Blanka Zizka: Philadelphia’s Drama Queen
As the train rumbled toward the border crossing, the young woman was terrified.
It was a June day in the midst of the Cold War. She was carrying with her a secret, one she dared not share with any of her family or friends. She had left Czechoslovakia before, mostly for Poland, to explore her fascination with theater, which the authorities in that Soviet satellite found less threatening than did the leaders of her own. She’d gone into the woods near Wroclaw to train with famous avant-garde Polish director Jerzy Grotowski.
Blanka Vanickova was 21 years old, tall and lithe and pretty, with brown hair and a radiant smile.
She seemed destined to be on the stage. She’d studied dance since she was a child and had a dancer’s stature and grace, but also a comedienne’s timing. She’d even—and this would make her laugh in later years—studied mime.
It was at a mime workshop that she’d met the young man who sat beside her on the train. Jiri Zizka was handsome and charismatic. He was also brooding and aloof; inside, there were demons lurking. He was very talented, and she was attracted to talent. For the past few years, they’d spent nearly every day together in Prague. Two days before this trip, she’d found out she was pregnant with his child.
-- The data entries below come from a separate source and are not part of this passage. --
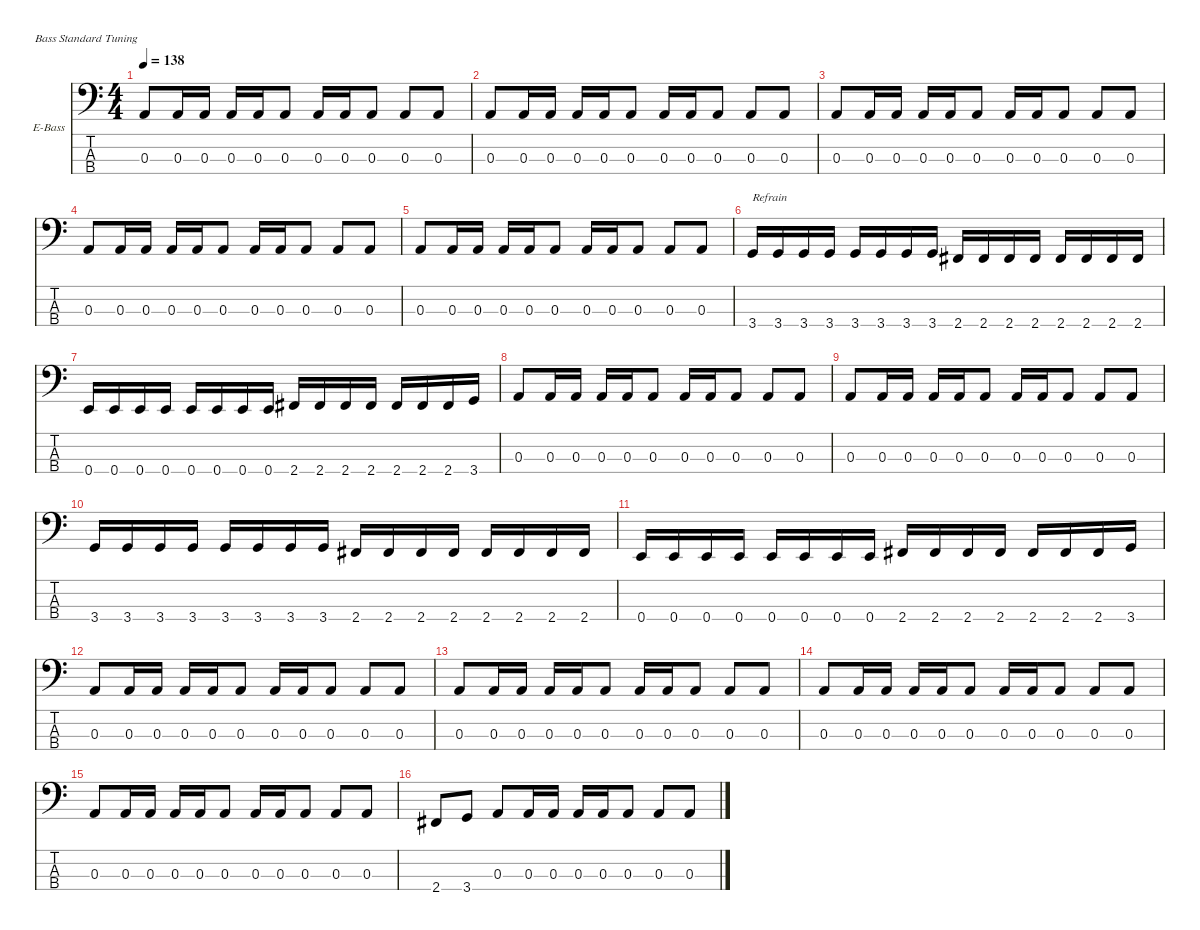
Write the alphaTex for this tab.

\hideDynamics
\bracketExtendMode nobrackets
\firstSystemTrackNameOrientation horizontal
\otherSystemsTrackNameOrientation horizontal
\track ("Joe Satriani" "E-Bass") {instrument electricbassfinger}
\staff {score tabs}
\tuning (G2 D2 A1 E1)
\ts (4 4)
\tempo 138
\clef f4
\ks c
0.3.8{dy f beam Up} 0.3.16{beam Up} 0.3.16{beam Up} 0.3.16{beam Up} 0.3.16{beam Up} 0.3.8{beam Up} 0.3.16{beam Up} 0.3.16{beam Up} 0.3.8{beam Up} 0.3.8{beam Up} 0.3.8{beam Up} |
0.3.8{beam Up} 0.3.16{beam Up} 0.3.16{beam Up} 0.3.16{beam Up} 0.3.16{beam Up} 0.3.8{beam Up} 0.3.16{beam Up} 0.3.16{beam Up} 0.3.8{beam Up} 0.3.8{beam Up} 0.3.8{beam Up} |
0.3.8{beam Up} 0.3.16{beam Up} 0.3.16{beam Up} 0.3.16{beam Up} 0.3.16{beam Up} 0.3.8{beam Up} 0.3.16{beam Up} 0.3.16{beam Up} 0.3.8{beam Up} 0.3.8{beam Up} 0.3.8{beam Up} |
0.3.8{beam Up} 0.3.16{beam Up} 0.3.16{beam Up} 0.3.16{beam Up} 0.3.16{beam Up} 0.3.8{beam Up} 0.3.16{beam Up} 0.3.16{beam Up} 0.3.8{beam Up} 0.3.8{beam Up} 0.3.8{beam Up} |
0.3.8{beam Up} 0.3.16{beam Up} 0.3.16{beam Up} 0.3.16{beam Up} 0.3.16{beam Up} 0.3.8{beam Up} 0.3.16{beam Up} 0.3.16{beam Up} 0.3.8{beam Up} 0.3.8{beam Up} 0.3.8{beam Up} |
3.4.16{txt "Refrain" beam Up} 3.4.16{beam Up} 3.4.16{beam Up} 3.4.16{beam Up} 3.4.16{beam Up} 3.4.16{beam Up} 3.4.16{beam Up} 3.4.16{beam Up} 2.4{acc #}.16{beam Up} 2.4{acc #}.16{beam Up} 2.4{acc #}.16{beam Up} 2.4{acc #}.16{beam Up} 2.4{acc #}.16{beam Up} 2.4{acc #}.16{beam Up} 2.4{acc #}.16{beam Up} 2.4{acc #}.16{beam Up} |
0.4.16{beam Up} 0.4.16{beam Up} 0.4.16{beam Up} 0.4.16{beam Up} 0.4.16{beam Up} 0.4.16{beam Up} 0.4.16{beam Up} 0.4.16{beam Up} 2.4{acc #}.16{beam Up} 2.4{acc #}.16{beam Up} 2.4{acc #}.16{beam Up} 2.4{acc #}.16{beam Up} 2.4{acc #}.16{beam Up} 2.4{acc #}.16{beam Up} 2.4{acc #}.16{beam Up} 3.4.16{beam Up} |
0.3.8{beam Up} 0.3.16{beam Up} 0.3.16{beam Up} 0.3.16{beam Up} 0.3.16{beam Up} 0.3.8{beam Up} 0.3.16{beam Up} 0.3.16{beam Up} 0.3.8{beam Up} 0.3.8{beam Up} 0.3.8{beam Up} |
0.3.8{beam Up} 0.3.16{beam Up} 0.3.16{beam Up} 0.3.16{beam Up} 0.3.16{beam Up} 0.3.8{beam Up} 0.3.16{beam Up} 0.3.16{beam Up} 0.3.8{beam Up} 0.3.8{beam Up} 0.3.8{beam Up} |
3.4.16{beam Up} 3.4.16{beam Up} 3.4.16{beam Up} 3.4.16{beam Up} 3.4.16{beam Up} 3.4.16{beam Up} 3.4.16{beam Up} 3.4.16{beam Up} 2.4{acc #}.16{beam Up} 2.4{acc #}.16{beam Up} 2.4{acc #}.16{beam Up} 2.4{acc #}.16{beam Up} 2.4{acc #}.16{beam Up} 2.4{acc #}.16{beam Up} 2.4{acc #}.16{beam Up} 2.4{acc #}.16{beam Up} |
0.4.16{beam Up} 0.4.16{beam Up} 0.4.16{beam Up} 0.4.16{beam Up} 0.4.16{beam Up} 0.4.16{beam Up} 0.4.16{beam Up} 0.4.16{beam Up} 2.4{acc #}.16{beam Up} 2.4{acc #}.16{beam Up} 2.4{acc #}.16{beam Up} 2.4{acc #}.16{beam Up} 2.4{acc #}.16{beam Up} 2.4{acc #}.16{beam Up} 2.4{acc #}.16{beam Up} 3.4.16{beam Up} |
0.3.8{beam Up} 0.3.16{beam Up} 0.3.16{beam Up} 0.3.16{beam Up} 0.3.16{beam Up} 0.3.8{beam Up} 0.3.16{beam Up} 0.3.16{beam Up} 0.3.8{beam Up} 0.3.8{beam Up} 0.3.8{beam Up} |
0.3.8{beam Up} 0.3.16{beam Up} 0.3.16{beam Up} 0.3.16{beam Up} 0.3.16{beam Up} 0.3.8{beam Up} 0.3.16{beam Up} 0.3.16{beam Up} 0.3.8{beam Up} 0.3.8{beam Up} 0.3.8{beam Up} |
0.3.8{beam Up} 0.3.16{beam Up} 0.3.16{beam Up} 0.3.16{beam Up} 0.3.16{beam Up} 0.3.8{beam Up} 0.3.16{beam Up} 0.3.16{beam Up} 0.3.8{beam Up} 0.3.8{beam Up} 0.3.8{beam Up} |
0.3.8{beam Up} 0.3.16{beam Up} 0.3.16{beam Up} 0.3.16{beam Up} 0.3.16{beam Up} 0.3.8{beam Up} 0.3.16{beam Up} 0.3.16{beam Up} 0.3.8{beam Up} 0.3.8{beam Up} 0.3.8{beam Up} |
2.4{acc #}.8{beam Up} 3.4.8{beam Up} 0.3.8{beam Up} 0.3.16{beam Up} 0.3.16{beam Up} 0.3.16{beam Up} 0.3.16{beam Up} 0.3.8{beam Up} 0.3.8{beam Up} 0.3.8{beam Up}
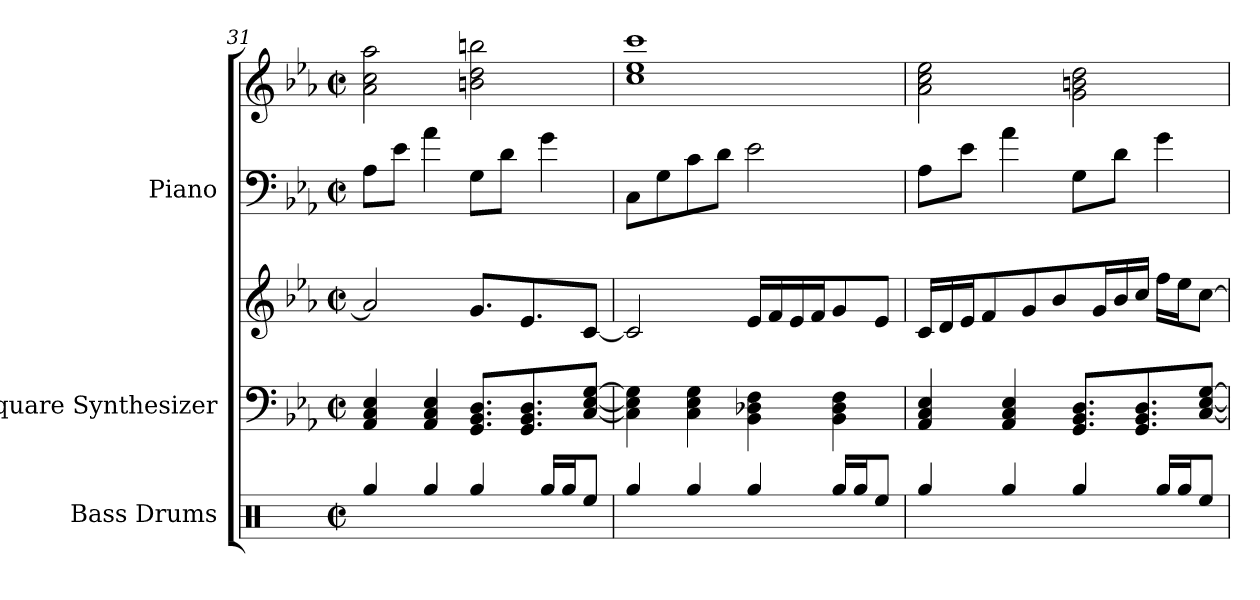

As the train neared Germany, Blanka worried that the Czech border guards would search her belongings. She’d packed lightly, because her story for the officials was that she was only leaving for a two-week vacation. Years later, she would come to realize how sharply her life became divided in two by this night. She and Jiri were not coming back. That was their secret.
She’d taken two family heirlooms, a gold pocket watch and a gold Art Nouveau necklace, to sell if they needed money to scrape by. Now, fearing the discovery of those two pieces might give away their plan, Blanka hurried to the bathroom and stashed them behind a toilet, then went back to Jiri’s side to wait and hope they would make the crossing to the other side.
“I still have those pieces,” Blanka Zizka tells me. “I never wear them. Gold is not really my thing.”
I suggest to her that if someone were writing the screenplay of her life, it might well open with that scene in 1976 of hiding the jewelry on the night train into West Germany. She gives me a direct and serious look, pausing a moment to make the latest in a vast accumulation of artistic decisions over more than three decades as a theater director.
“Yes, that might be good,” she says, sounding less than convinced. It’s late afternoon, and we’re sitting alone in two of the 296 seats of the neon-draped Wilma Theater, which Blanka and Jiri Zizka grew from a ragtag start as a feminist experimental troupe into one of Philly’s most respected cultural institutions. Starting in 1979 with a $600 production of Animal Farm in what was probably an illegal loft, the émigré couple transformed the Wilma, with minimal artistic compromise, into a $3 million-a-year company headquartered
on this symbolically important piece of real estate—the first new theater built in Philadelphia in decades, and an early linchpin in what was then a fledgling Avenue of the Arts project.
Along with a handful of other theater companies (Arden, Walnut Street, Philadelphia Theatre Company), Wilma is a flagship leading a growing armada of local professional theaters. (There were 51 at last count.) “They’re sprouting like mushrooms,” Zizka says.
“For a lot of actors in town,” says one relative newcomer, “the Wilma is a coveted place to work.” Edgy and fearless from the start, the Zizkas’ Wilma has had influence in the theater world beyond Philadelphia and has produced works from a long list of premier contemporary playwrights, ranging from Tom Stoppard and Doug Wright to Romulus Linney and Amy Freed. “You get a good feeling going into the Wilma,” Stoppard told me. “Working there, or even just being there—it just seems to be a very shipshape operation.”
“I arrived from a country where politicians considered theater so important, dangerous and subversive that it had to be censored, controlled, and perhaps suppressed altogether,” Blanka Zizka said recently while accepting one of the top awards in the world of regional theaters, named for regional pioneer Zelda Fichandler. These days, she’s more concerned that Pennsylvania politicians will ignore her theater come budget time, and about changing audience behavior that threatens her business model: the prepaid annual subscription. Though the Wilma is firmly established, she says, “I always feel on the edge of a cliff financially.”
She is 58 now. She still radiates that dancer’s poise. Recently, Zizka emerged as sole artistic director of the Wilma, after enduring some backstage drama with Jiri that played like Kiss Me, Kate rewritten by Eugene O’Neill. She is moving into an uncertain future by going back to some of the inspiration that led her to make the risky journey from her homeland in the first place, and trying to refashion the way her actors approach their craft.
Blanka Zizka arrived in this country filled with certainty that theater could subvert ideological agendas and summon shared fundamental human emotions. “For me,” she told her peers 30 years later, as she received her award, “the big question is, how do we return to creating art?”